ENTRIES SHOWN ▸
---+---
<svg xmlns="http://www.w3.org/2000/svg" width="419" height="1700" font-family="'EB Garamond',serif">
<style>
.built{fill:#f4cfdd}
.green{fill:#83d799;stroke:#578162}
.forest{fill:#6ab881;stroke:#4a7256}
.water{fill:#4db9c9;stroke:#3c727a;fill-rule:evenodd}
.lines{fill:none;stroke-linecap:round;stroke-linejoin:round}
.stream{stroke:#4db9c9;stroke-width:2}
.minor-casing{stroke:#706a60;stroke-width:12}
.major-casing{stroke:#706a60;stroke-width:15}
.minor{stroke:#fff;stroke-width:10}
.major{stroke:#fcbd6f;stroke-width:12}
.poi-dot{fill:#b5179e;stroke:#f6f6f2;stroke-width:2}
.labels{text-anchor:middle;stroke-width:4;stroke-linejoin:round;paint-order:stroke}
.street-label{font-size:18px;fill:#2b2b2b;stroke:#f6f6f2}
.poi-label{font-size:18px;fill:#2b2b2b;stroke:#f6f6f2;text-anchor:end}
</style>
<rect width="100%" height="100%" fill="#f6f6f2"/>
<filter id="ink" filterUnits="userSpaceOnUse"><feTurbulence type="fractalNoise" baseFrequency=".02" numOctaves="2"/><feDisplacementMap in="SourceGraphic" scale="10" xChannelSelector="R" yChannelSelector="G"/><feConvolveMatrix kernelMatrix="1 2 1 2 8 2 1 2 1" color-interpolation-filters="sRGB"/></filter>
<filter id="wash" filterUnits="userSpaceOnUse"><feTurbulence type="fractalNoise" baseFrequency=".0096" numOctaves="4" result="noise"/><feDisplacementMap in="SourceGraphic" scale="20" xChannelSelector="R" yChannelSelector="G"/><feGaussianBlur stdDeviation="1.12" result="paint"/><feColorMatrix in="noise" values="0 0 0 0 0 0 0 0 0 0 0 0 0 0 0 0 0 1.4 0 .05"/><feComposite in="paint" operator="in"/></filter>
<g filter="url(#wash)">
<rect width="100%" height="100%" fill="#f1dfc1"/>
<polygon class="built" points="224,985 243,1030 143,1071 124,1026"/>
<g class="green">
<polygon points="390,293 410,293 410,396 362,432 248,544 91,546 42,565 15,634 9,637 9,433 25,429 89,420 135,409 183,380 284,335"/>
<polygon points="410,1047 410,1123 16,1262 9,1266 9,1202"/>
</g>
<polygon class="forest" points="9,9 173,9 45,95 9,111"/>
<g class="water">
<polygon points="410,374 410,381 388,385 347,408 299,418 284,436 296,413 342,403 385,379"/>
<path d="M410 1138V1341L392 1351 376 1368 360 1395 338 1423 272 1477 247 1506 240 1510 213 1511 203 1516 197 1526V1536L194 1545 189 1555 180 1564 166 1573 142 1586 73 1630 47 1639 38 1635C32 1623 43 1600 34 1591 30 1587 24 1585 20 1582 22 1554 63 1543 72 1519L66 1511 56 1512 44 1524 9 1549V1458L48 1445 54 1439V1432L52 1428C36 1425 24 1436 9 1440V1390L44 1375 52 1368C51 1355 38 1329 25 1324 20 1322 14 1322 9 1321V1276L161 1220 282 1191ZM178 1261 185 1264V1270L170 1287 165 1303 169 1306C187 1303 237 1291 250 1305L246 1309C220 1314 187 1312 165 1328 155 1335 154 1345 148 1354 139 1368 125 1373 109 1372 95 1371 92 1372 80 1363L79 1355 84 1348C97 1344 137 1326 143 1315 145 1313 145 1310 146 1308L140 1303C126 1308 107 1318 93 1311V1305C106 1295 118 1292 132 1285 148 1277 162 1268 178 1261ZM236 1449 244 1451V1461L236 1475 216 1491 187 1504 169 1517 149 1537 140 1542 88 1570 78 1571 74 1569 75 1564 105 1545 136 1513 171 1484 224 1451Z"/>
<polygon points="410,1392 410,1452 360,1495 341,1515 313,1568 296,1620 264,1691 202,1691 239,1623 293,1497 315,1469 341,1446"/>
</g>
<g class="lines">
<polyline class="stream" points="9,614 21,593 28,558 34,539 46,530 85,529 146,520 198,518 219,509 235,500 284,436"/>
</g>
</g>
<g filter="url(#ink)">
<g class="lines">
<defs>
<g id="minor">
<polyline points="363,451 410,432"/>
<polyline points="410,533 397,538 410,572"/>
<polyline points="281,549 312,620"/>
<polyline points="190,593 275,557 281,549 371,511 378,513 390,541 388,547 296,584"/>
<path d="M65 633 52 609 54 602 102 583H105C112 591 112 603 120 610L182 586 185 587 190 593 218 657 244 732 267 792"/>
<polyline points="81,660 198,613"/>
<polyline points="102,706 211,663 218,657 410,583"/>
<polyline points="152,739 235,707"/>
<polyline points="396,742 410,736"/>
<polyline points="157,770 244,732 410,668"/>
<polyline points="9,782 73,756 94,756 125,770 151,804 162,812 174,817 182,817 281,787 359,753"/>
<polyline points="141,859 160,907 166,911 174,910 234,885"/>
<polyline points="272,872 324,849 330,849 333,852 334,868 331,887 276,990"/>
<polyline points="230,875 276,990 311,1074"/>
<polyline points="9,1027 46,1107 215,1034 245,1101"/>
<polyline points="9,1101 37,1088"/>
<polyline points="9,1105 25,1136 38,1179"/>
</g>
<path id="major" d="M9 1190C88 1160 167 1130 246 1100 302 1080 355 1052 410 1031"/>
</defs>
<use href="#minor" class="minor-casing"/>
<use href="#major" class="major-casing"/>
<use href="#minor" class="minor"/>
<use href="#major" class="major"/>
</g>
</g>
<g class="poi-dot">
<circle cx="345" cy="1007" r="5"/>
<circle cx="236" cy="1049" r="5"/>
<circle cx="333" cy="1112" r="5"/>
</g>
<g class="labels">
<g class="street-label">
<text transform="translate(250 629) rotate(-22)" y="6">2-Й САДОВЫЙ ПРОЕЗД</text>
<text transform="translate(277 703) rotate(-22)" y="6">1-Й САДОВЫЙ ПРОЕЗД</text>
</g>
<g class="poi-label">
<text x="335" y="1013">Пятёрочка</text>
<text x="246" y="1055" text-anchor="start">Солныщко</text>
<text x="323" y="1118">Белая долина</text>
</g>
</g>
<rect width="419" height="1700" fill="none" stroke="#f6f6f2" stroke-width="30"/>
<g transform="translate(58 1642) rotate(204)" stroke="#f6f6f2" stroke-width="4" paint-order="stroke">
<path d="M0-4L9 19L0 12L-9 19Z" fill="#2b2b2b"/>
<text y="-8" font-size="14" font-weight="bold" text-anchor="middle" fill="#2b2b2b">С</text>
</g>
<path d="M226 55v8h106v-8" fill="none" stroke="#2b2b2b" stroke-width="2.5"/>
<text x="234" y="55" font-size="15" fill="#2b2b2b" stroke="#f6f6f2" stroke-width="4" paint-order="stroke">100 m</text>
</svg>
---+---
WORK ORDER ▸ The material above needs to be copied out in full, exactly as given.

EXERCISE RESPONSE ▸
<svg xmlns="http://www.w3.org/2000/svg" width="419" height="1700" font-family="'EB Garamond',serif">
<style>
.built{fill:#f4cfdd}
.green{fill:#83d799;stroke:#578162}
.forest{fill:#6ab881;stroke:#4a7256}
.water{fill:#4db9c9;stroke:#3c727a;fill-rule:evenodd}
.lines{fill:none;stroke-linecap:round;stroke-linejoin:round}
.stream{stroke:#4db9c9;stroke-width:2}
.minor-casing{stroke:#706a60;stroke-width:12}
.major-casing{stroke:#706a60;stroke-width:15}
.minor{stroke:#fff;stroke-width:10}
.major{stroke:#fcbd6f;stroke-width:12}
.poi-dot{fill:#b5179e;stroke:#f6f6f2;stroke-width:2}
.labels{text-anchor:middle;stroke-width:4;stroke-linejoin:round;paint-order:stroke}
.street-label{font-size:18px;fill:#2b2b2b;stroke:#f6f6f2}
.poi-label{font-size:18px;fill:#2b2b2b;stroke:#f6f6f2;text-anchor:end}
</style>
<rect width="100%" height="100%" fill="#f6f6f2"/>
<filter id="ink" filterUnits="userSpaceOnUse"><feTurbulence type="fractalNoise" baseFrequency=".02" numOctaves="2"/><feDisplacementMap in="SourceGraphic" scale="10" xChannelSelector="R" yChannelSelector="G"/><feConvolveMatrix kernelMatrix="1 2 1 2 8 2 1 2 1" color-interpolation-filters="sRGB"/></filter>
<filter id="wash" filterUnits="userSpaceOnUse"><feTurbulence type="fractalNoise" baseFrequency=".0096" numOctaves="4" result="noise"/><feDisplacementMap in="SourceGraphic" scale="20" xChannelSelector="R" yChannelSelector="G"/><feGaussianBlur stdDeviation="1.12" result="paint"/><feColorMatrix in="noise" values="0 0 0 0 0 0 0 0 0 0 0 0 0 0 0 0 0 1.4 0 .05"/><feComposite in="paint" operator="in"/></filter>
<g filter="url(#wash)">
<rect width="100%" height="100%" fill="#f1dfc1"/>
<polygon class="built" points="224,985 243,1030 143,1071 124,1026"/>
<g class="green">
<polygon points="390,293 410,293 410,396 362,432 248,544 91,546 42,565 15,634 9,637 9,433 25,429 89,420 135,409 183,380 284,335"/>
<polygon points="410,1047 410,1123 16,1262 9,1266 9,1202"/>
</g>
<polygon class="forest" points="9,9 173,9 45,95 9,111"/>
<g class="water">
<polygon points="410,374 410,381 388,385 347,408 299,418 284,436 296,413 342,403 385,379"/>
<path d="M410 1138V1341L392 1351 376 1368 360 1395 338 1423 272 1477 247 1506 240 1510 213 1511 203 1516 197 1526V1536L194 1545 189 1555 180 1564 166 1573 142 1586 73 1630 47 1639 38 1635C32 1623 43 1600 34 1591 30 1587 24 1585 20 1582 22 1554 63 1543 72 1519L66 1511 56 1512 44 1524 9 1549V1458L48 1445 54 1439V1432L52 1428C36 1425 24 1436 9 1440V1390L44 1375 52 1368C51 1355 38 1329 25 1324 20 1322 14 1322 9 1321V1276L161 1220 282 1191ZM178 1261 185 1264V1270L170 1287 165 1303 169 1306C187 1303 237 1291 250 1305L246 1309C220 1314 187 1312 165 1328 155 1335 154 1345 148 1354 139 1368 125 1373 109 1372 95 1371 92 1372 80 1363L79 1355 84 1348C97 1344 137 1326 143 1315 145 1313 145 1310 146 1308L140 1303C126 1308 107 1318 93 1311V1305C106 1295 118 1292 132 1285 148 1277 162 1268 178 1261ZM236 1449 244 1451V1461L236 1475 216 1491 187 1504 169 1517 149 1537 140 1542 88 1570 78 1571 74 1569 75 1564 105 1545 136 1513 171 1484 224 1451Z"/>
<polygon points="410,1392 410,1452 360,1495 341,1515 313,1568 296,1620 264,1691 202,1691 239,1623 293,1497 315,1469 341,1446"/>
</g>
<g class="lines">
<polyline class="stream" points="9,614 21,593 28,558 34,539 46,530 85,529 146,520 198,518 219,509 235,500 284,436"/>
</g>
</g>
<g filter="url(#ink)">
<g class="lines">
<defs>
<g id="minor">
<polyline points="363,451 410,432"/>
<polyline points="410,533 397,538 410,572"/>
<polyline points="281,549 312,620"/>
<polyline points="190,593 275,557 281,549 371,511 378,513 390,541 388,547 296,584"/>
<path d="M65 633 52 609 54 602 102 583H105C112 591 112 603 120 610L182 586 185 587 190 593 218 657 244 732 267 792"/>
<polyline points="81,660 198,613"/>
<polyline points="102,706 211,663 218,657 410,583"/>
<polyline points="152,739 235,707"/>
<polyline points="396,742 410,736"/>
<polyline points="157,770 244,732 410,668"/>
<polyline points="9,782 73,756 94,756 125,770 151,804 162,812 174,817 182,817 281,787 359,753"/>
<polyline points="141,859 160,907 166,911 174,910 234,885"/>
<polyline points="272,872 324,849 330,849 333,852 334,868 331,887 276,990"/>
<polyline points="230,875 276,990 311,1074"/>
<polyline points="9,1027 46,1107 215,1034 245,1101"/>
<polyline points="9,1101 37,1088"/>
<polyline points="9,1105 25,1136 38,1179"/>
</g>
<path id="major" d="M9 1190C88 1160 167 1130 246 1100 302 1080 355 1052 410 1031"/>
</defs>
<use href="#minor" class="minor-casing"/>
<use href="#major" class="major-casing"/>
<use href="#minor" class="minor"/>
<use href="#major" class="major"/>
</g>
</g>
<g class="poi-dot">
<circle cx="345" cy="1007" r="5"/>
<circle cx="236" cy="1049" r="5"/>
<circle cx="333" cy="1112" r="5"/>
</g>
<g class="labels">
<g class="street-label">
<text transform="translate(250 629) rotate(-22)" y="6">2-Й САДОВЫЙ ПРОЕЗД</text>
<text transform="translate(277 703) rotate(-22)" y="6">1-Й САДОВЫЙ ПРОЕЗД</text>
</g>
<g class="poi-label">
<text x="335" y="1013">Пятёрочка</text>
<text x="246" y="1055" text-anchor="start">Солныщко</text>
<text x="323" y="1118">Белая долина</text>
</g>
</g>
<rect width="419" height="1700" fill="none" stroke="#f6f6f2" stroke-width="30"/>
<g transform="translate(58 1642) rotate(204)" stroke="#f6f6f2" stroke-width="4" paint-order="stroke">
<path d="M0-4L9 19L0 12L-9 19Z" fill="#2b2b2b"/>
<text y="-8" font-size="14" font-weight="bold" text-anchor="middle" fill="#2b2b2b">С</text>
</g>
<path d="M226 55v8h106v-8" fill="none" stroke="#2b2b2b" stroke-width="2.5"/>
<text x="234" y="55" font-size="15" fill="#2b2b2b" stroke="#f6f6f2" stroke-width="4" paint-order="stroke">100 m</text>
</svg>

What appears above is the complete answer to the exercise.